Examples that don't: yes/no with a third middle ground, threshold/numeric picks with self-evident trade-offs, naming choices, simple toggles even if there are three of them. Three short options ≠ three pages of files.

When unsure, ask: "this has N options — do you want them in the sandbox or inline?" The user will calibrate.

Heads-up before creating. Short one-liner like "this has four design options worth comparing — writing them to the sandbox folder so you can open them side-by-side" lets the user redirect if they'd prefer inline. After the folder is written, point at the overview file and wait for them to look before asking the next question.

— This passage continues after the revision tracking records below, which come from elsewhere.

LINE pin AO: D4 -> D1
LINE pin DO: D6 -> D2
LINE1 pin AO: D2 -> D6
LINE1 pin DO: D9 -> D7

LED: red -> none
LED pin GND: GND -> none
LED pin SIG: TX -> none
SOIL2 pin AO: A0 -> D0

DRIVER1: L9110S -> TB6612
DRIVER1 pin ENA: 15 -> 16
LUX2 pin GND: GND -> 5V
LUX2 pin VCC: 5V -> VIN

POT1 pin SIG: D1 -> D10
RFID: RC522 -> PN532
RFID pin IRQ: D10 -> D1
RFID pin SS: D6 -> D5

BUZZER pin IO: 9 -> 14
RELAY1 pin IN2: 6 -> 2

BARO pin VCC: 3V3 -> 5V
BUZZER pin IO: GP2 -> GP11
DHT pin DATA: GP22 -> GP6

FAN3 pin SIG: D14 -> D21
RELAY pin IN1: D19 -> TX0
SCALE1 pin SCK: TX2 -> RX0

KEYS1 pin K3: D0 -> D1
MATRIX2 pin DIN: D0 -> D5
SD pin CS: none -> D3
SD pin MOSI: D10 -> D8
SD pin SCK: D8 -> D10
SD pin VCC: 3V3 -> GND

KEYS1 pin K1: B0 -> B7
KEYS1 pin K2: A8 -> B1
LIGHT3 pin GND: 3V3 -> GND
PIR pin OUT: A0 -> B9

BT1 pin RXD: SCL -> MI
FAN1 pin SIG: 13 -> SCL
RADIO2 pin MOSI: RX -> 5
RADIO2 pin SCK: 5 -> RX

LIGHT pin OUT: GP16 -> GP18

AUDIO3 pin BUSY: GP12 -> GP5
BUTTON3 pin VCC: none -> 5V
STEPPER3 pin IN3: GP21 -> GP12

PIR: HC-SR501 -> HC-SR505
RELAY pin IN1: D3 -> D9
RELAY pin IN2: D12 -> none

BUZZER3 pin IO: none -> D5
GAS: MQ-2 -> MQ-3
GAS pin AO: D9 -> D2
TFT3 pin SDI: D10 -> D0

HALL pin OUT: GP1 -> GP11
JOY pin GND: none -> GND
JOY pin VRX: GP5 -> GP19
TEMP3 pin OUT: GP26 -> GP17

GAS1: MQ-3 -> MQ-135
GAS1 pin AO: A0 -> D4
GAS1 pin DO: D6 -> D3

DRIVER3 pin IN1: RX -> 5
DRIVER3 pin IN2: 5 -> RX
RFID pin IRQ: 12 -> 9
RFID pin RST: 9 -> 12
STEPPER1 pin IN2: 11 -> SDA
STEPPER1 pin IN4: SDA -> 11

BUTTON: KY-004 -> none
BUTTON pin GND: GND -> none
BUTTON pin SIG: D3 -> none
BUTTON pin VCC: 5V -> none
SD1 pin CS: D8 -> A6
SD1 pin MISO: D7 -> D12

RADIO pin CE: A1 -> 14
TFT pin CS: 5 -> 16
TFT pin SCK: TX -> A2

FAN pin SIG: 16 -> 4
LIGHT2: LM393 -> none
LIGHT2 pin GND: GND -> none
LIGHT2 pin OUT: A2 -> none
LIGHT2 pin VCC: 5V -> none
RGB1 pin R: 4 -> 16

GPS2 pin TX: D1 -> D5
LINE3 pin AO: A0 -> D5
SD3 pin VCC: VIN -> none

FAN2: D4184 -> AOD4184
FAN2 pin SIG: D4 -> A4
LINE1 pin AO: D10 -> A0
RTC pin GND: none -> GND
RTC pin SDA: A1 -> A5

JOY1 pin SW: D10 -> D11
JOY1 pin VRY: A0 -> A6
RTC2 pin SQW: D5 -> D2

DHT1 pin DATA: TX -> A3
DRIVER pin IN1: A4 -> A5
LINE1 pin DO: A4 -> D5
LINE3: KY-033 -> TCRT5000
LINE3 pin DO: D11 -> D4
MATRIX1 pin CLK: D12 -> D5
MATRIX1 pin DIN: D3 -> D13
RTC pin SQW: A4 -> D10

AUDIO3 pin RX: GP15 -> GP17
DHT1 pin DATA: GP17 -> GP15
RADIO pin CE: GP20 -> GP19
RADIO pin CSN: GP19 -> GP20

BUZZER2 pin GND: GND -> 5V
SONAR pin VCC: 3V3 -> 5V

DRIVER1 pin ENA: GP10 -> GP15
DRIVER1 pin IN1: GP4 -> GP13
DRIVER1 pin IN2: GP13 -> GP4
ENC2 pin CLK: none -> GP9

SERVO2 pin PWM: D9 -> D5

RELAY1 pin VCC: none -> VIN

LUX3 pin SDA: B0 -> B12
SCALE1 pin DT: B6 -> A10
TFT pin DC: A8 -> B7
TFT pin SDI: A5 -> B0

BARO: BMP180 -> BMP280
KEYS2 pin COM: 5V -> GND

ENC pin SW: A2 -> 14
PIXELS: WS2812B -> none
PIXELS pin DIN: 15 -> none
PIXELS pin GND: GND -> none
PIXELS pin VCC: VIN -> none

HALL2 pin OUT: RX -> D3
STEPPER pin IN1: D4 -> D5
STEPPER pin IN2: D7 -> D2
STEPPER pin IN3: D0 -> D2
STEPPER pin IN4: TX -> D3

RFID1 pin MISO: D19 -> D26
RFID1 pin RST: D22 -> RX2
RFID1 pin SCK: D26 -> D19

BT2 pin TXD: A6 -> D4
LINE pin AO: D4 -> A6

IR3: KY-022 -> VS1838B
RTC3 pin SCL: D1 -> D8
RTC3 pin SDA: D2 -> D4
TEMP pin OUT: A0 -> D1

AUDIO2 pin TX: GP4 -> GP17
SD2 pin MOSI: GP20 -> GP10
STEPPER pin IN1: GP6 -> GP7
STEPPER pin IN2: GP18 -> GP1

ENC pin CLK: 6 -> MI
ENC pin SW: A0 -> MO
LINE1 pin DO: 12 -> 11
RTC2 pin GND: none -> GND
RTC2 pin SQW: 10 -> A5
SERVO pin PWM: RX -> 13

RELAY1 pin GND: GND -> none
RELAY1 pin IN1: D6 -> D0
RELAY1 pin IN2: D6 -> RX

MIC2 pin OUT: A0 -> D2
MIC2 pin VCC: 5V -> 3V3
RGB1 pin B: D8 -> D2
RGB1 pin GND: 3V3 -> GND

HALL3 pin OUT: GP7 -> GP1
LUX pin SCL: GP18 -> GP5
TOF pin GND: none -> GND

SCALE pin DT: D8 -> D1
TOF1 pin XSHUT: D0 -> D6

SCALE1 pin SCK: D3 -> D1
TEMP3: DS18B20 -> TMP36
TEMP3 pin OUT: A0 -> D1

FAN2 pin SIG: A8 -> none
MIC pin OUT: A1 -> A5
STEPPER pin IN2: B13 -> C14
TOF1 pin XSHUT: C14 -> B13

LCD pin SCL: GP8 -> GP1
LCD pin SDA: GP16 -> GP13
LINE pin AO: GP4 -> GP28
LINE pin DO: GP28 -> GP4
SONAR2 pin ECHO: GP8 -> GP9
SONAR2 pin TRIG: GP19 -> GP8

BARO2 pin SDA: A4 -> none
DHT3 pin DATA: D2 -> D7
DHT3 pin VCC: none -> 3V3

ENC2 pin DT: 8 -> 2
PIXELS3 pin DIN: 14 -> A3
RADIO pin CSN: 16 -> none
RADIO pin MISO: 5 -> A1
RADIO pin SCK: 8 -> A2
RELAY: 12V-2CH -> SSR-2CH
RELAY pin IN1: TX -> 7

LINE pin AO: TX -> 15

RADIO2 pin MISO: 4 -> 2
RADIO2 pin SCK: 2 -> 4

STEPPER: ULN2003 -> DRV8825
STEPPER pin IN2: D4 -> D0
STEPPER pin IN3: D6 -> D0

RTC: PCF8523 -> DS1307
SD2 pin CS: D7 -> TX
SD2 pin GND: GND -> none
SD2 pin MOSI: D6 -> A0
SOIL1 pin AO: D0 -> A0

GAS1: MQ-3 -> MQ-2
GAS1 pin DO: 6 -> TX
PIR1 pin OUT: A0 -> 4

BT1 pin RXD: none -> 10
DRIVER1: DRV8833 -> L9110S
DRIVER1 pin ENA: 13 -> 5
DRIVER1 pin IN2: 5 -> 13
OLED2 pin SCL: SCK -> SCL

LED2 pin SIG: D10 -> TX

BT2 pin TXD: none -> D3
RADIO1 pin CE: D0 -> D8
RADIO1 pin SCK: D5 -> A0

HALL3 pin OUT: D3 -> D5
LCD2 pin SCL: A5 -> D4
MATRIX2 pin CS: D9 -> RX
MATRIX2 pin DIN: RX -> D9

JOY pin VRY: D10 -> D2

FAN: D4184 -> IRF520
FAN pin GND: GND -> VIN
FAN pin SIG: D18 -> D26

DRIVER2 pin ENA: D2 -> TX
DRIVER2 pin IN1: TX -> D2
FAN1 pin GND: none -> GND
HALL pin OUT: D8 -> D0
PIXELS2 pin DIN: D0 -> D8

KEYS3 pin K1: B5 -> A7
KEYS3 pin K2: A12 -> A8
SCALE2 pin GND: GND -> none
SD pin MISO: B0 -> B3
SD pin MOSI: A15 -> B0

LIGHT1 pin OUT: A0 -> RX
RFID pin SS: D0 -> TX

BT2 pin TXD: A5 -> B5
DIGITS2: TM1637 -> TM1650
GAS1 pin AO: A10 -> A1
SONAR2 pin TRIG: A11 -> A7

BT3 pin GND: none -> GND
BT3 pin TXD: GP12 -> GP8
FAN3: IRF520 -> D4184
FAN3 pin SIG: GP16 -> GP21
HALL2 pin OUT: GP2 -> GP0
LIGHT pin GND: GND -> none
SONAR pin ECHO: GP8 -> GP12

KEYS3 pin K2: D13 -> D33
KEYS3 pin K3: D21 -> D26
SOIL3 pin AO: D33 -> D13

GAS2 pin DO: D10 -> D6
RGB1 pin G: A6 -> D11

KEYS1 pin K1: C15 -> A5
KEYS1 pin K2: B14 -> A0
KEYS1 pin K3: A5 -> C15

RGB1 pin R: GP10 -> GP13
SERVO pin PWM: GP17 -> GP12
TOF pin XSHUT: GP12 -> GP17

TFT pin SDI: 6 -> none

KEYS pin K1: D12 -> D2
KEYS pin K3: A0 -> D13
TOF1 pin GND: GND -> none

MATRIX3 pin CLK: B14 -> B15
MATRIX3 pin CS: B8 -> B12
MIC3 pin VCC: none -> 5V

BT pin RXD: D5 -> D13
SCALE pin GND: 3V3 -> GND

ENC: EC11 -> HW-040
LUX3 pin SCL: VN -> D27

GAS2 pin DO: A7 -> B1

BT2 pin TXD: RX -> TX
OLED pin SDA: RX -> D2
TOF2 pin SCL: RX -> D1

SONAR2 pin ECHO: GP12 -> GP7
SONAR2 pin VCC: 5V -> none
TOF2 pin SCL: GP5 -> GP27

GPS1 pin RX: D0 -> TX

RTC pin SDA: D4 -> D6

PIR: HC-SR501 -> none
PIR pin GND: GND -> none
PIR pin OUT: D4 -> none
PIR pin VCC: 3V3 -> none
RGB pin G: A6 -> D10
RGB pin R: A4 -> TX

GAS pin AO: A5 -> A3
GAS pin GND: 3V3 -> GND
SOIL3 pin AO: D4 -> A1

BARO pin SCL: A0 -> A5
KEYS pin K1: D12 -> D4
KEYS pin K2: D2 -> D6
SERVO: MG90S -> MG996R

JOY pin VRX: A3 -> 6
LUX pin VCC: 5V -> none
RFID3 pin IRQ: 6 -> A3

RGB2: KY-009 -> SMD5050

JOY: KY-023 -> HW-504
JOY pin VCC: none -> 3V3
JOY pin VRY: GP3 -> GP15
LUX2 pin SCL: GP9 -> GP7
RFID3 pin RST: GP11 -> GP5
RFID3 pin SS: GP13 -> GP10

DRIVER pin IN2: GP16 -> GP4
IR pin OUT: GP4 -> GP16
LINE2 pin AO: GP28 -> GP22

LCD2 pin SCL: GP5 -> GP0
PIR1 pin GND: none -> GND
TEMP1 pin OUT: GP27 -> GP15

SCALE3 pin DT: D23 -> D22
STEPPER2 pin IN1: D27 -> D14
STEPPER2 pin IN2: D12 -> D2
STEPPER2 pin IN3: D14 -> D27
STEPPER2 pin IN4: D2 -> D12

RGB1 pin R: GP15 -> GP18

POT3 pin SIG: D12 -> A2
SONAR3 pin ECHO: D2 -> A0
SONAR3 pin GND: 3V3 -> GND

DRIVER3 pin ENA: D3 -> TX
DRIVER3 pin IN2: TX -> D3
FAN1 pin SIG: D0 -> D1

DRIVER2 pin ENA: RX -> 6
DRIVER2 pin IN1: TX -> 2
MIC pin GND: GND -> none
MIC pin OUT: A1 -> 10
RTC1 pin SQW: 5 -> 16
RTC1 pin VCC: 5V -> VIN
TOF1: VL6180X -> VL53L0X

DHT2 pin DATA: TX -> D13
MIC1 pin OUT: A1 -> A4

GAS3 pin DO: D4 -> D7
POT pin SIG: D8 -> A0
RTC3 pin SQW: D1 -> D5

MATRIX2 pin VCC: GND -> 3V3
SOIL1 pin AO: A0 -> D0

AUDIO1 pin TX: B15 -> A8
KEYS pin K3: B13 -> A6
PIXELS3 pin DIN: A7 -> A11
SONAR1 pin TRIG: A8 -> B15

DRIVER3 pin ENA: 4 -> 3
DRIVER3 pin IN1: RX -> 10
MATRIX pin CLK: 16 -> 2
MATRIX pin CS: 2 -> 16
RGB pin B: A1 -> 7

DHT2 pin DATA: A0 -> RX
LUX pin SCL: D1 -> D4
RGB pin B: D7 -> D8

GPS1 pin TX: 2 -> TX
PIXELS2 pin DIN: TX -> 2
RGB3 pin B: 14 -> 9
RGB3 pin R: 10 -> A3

Iterating on the artifacts. When the user asks for tweaks (re-color, re-label, normalize sizes, add a new option), apply the same change to every option file so structure stays uniform. If you add an option mid-conversation, match the existing file's structure exactly. If a decision the user makes invalidates a diagram in a previous folder, note it in that folder's overview — don't silently let stale artifacts hang around.

Pausing mid-interview

Real interviews get long and context fills up. If the user says "context is getting full, let's pause", asks to stop for now, or you judge a checkpoint is warranted:

Do not modify the original spec file. The spec stays untouched until the user explicitly approves the write-back. A pause is a checkpoint, not a commit — the same "confirm before writing" rule from step 6 applies here.
Write a checkpoint to a sidecar file next to the spec (e.g., <spec-dir>/<spec-name>.interview-notes.md). Capture:
- Items and their state, organized by area. Every item carries exactly one of three status tags:
  - locked — user gave explicit yes/no confirmation. Settled; resume can build on it.
  - verbally aligned — user expressed a preference in conversation but was never asked an explicit question and never gave an explicit confirmation. Not settled — resumed sessions must re-confirm before treating as a decision.
  - untouched — area not yet opened in the interview.
  Binary locked/open framing is tempting but wrong: it collapses the "verbally aligned" middle into one of the extremes, and resumed sessions then misread verbal alignment as a lock.
- New angles that surfaced during the interview and deserve future exploration, even if not yet started.
- A short "where we'd pick up" note so the next session has an obvious entry point.
Tell the user where the notes live and what's in them. Let them choose: resume later, write the partial deepening back to the spec now (with confirmation), or just keep the notes as reference.

Writing back

Only once the user has explicitly approved the write-back: update the original spec file in place. Before you do, summarize what you're about to change — section by section, or as a short bullet list of additions. The user should never be surprised by what lands in their file.

Integrate the answers so the file reads as a coherent, deepened spec — not an appended Q&A transcript. Preserve the original structure; add detail where the interview produced it. Use Edit for surgical additions, Write only if the spec needs a full restructure.

Skill-level feedback

Feedback about how this skill behaves belongs in the skill, not in per-project memory. If you catch yourself about to write a memory file capturing a recurring interview failure mode ("don't X during interviews" / "always Y when the user does Z"), stop — that's skill-level feedback, not project-level. Project memory is scoped per-project; a rule about interview behavior has to live in the skill itself to fire wherever the skill is invoked.

Surface the observation to the user as a skill improvement proposal instead; they can decide whether to add it here.